Extracted page text data
+++++

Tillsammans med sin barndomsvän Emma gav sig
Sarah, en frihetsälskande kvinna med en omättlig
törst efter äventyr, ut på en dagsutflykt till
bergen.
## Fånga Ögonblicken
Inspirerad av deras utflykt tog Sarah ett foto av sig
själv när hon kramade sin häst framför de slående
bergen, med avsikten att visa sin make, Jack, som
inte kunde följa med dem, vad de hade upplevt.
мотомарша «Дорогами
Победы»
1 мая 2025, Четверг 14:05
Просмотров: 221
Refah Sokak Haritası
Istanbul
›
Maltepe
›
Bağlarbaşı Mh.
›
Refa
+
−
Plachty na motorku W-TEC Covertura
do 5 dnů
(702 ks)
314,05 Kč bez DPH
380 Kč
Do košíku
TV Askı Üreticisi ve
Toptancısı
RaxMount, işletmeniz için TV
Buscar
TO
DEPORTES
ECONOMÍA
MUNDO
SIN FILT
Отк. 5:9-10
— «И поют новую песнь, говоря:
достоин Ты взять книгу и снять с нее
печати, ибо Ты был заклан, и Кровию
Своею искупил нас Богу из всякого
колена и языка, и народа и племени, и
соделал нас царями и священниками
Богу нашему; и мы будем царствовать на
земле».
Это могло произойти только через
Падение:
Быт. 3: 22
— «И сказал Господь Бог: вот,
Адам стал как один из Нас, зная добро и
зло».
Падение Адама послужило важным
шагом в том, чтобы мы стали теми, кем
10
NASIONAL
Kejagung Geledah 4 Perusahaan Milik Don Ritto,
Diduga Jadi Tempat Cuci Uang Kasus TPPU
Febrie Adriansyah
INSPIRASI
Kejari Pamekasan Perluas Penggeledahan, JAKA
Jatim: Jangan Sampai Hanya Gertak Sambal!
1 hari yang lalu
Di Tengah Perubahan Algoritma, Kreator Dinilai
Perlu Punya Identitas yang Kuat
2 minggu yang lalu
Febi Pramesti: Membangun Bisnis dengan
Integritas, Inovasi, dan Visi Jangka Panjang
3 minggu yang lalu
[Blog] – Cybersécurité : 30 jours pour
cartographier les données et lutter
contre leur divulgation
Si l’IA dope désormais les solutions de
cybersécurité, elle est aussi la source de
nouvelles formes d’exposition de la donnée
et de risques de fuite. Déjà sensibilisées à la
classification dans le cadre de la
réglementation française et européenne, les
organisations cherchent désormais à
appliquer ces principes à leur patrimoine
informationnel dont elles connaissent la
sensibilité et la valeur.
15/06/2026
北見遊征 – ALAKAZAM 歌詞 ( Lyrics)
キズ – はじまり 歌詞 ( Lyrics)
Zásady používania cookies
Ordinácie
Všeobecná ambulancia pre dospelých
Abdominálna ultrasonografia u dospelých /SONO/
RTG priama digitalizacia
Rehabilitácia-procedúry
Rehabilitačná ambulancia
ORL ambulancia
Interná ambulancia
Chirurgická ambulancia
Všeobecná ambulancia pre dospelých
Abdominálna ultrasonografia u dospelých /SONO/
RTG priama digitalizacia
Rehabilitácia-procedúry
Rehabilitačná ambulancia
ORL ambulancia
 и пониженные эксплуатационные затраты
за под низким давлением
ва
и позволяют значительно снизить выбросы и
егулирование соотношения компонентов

+++++

■ **What the task asks**
In the lines above, find each one with "Богу" and list it.

■ **Answer to the problem**
Своею искупил нас Богу из всякого
Богу нашему; и мы будем царствовать на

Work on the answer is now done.